** ACTIONS TO TAKE **
1/ In the reply on lambda application and sharing, list every sentence that contains the word "lambda" or "lambdas".
2/ According to the reply on lambda application and sharing, how did its writer obtain the results?

** TEXT TO READ **
--------------------------------

# Re: lambda application destroys sharing

From: Sebastian Fischer <sebf_at_informatik.uni-kiel.de>
Date: Mon, 04 Jan 2010 14:05:23 +0100

Hello,

On Jan 4, 2010, at 10:07 AM, Juan Carlos González Moreno wrote:

> Hi, could you send he reduction steps for each goal ¿?

I can try. The problem is that lambda abstractions are part of the
Curry language but not of any formal specification of its semantics.
They are eliminated via lambda lifting in the formal specifications of
Curry semantics. I have obtained the results by running the
expressions in different Curry environments.

This does not mean, however, that one cannot explain the results on
formal basis. In fact, the results are perfectly reasonable and
although I was surprised in the first place that inlining under
lambdas is invalid even if the inlined variable is not directly
shared, I now find this observation obvious in retrospect. The
transformation becomes invalid if the lambda abstraction itself is
shared eventually.

--------------------------------

** EXTRACTED MATERIAL **
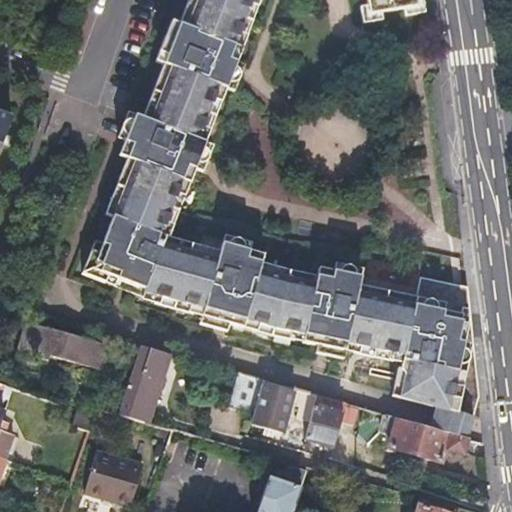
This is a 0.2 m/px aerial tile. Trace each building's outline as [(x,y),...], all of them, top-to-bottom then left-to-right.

--------------------------------

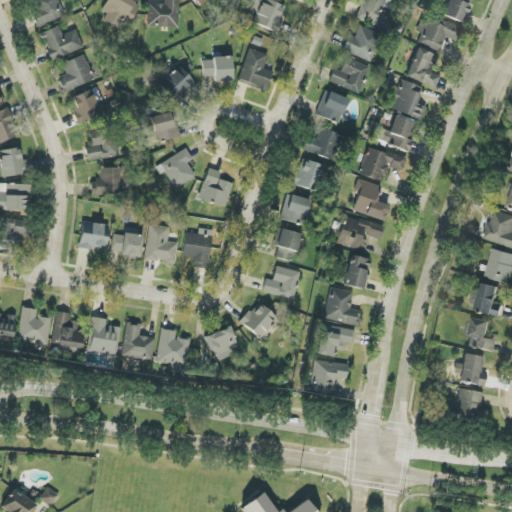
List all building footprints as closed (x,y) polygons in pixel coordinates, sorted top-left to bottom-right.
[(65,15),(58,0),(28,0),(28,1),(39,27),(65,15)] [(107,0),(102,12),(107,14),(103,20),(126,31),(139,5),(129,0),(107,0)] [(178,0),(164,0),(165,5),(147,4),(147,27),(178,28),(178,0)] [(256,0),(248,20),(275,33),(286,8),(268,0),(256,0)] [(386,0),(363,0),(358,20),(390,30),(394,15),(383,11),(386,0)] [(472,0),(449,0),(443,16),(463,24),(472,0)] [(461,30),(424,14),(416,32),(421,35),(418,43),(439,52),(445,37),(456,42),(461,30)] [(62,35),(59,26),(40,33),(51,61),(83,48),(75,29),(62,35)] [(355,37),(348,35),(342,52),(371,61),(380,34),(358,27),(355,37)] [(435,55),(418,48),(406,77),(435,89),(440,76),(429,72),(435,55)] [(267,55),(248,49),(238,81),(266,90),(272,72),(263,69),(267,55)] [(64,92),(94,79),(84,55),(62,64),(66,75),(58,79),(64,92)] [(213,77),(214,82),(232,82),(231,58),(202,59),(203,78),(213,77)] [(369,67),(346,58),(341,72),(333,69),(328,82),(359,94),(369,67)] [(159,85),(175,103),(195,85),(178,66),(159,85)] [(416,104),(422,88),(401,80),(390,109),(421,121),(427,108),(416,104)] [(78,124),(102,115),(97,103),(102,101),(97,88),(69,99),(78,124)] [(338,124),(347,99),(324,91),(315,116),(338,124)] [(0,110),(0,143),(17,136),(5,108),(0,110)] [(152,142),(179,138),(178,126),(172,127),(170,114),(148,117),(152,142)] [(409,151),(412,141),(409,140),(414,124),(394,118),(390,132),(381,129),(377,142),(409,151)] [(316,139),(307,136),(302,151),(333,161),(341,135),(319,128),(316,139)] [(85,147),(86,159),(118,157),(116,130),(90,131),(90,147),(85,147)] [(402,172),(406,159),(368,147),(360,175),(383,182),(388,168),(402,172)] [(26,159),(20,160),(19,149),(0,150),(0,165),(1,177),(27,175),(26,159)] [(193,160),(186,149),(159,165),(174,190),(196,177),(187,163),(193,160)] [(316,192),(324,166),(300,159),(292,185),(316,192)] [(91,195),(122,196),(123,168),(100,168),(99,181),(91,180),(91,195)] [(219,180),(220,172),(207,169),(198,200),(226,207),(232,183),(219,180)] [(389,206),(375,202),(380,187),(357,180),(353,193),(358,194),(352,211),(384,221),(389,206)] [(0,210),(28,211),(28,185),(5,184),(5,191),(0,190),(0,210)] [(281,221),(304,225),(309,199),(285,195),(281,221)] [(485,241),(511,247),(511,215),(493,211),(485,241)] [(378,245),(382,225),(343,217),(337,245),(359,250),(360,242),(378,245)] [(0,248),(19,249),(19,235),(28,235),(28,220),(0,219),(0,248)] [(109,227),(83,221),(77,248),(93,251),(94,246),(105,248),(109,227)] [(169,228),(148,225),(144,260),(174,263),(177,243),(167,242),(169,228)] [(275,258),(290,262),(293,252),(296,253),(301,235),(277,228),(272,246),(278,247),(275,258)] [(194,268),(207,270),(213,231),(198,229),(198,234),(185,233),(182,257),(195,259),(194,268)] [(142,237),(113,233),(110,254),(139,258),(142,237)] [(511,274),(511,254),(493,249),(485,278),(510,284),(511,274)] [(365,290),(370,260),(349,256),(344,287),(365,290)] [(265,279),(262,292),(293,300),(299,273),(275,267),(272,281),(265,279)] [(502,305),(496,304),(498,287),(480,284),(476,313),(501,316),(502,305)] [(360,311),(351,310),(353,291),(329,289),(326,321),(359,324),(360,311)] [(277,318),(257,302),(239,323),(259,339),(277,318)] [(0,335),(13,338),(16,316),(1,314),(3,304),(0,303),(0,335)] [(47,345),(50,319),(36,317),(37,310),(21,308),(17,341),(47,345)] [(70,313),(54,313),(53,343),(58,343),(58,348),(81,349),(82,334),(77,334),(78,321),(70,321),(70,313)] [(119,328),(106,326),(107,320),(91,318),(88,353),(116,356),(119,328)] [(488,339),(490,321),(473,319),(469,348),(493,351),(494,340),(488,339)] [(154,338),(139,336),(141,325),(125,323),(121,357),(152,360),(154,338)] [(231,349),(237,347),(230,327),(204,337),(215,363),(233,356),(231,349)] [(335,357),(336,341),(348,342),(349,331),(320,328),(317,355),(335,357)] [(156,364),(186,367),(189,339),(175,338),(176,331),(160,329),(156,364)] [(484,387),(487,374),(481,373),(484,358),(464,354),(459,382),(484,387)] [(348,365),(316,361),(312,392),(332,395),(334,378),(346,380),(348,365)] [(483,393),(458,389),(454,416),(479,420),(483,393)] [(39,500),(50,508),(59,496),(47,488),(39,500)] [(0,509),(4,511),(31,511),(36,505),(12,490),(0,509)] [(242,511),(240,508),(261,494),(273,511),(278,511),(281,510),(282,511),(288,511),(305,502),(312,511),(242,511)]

--------------------------------

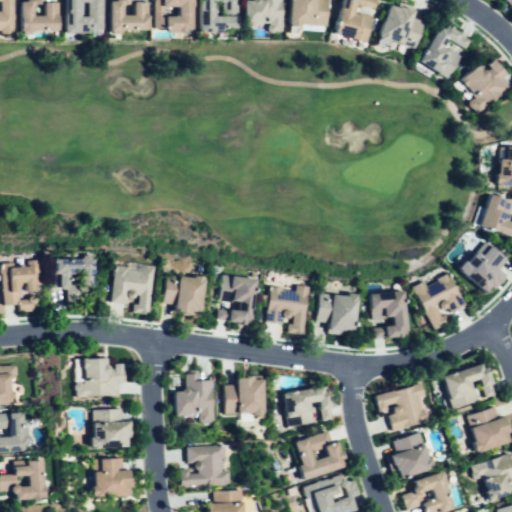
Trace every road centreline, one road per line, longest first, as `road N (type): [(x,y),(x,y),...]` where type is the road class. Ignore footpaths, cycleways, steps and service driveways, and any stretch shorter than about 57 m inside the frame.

--------------------------------

** ANSWERS PER TASK **
1/
- The problem is that lambda abstractions are part of the Curry language but not of any formal specification of its semantics.
- They are eliminated via lambda lifting in the formal specifications of Curry semantics.
- In fact, the results are perfectly reasonable and although I was surprised in the first place that inlining under lambdas is invalid even if the inlined variable is not directly shared, I now find this observation obvious in retrospect.
- The transformation becomes invalid if the lambda abstraction itself is shared eventually.

2/ By running the expressions in different Curry environments.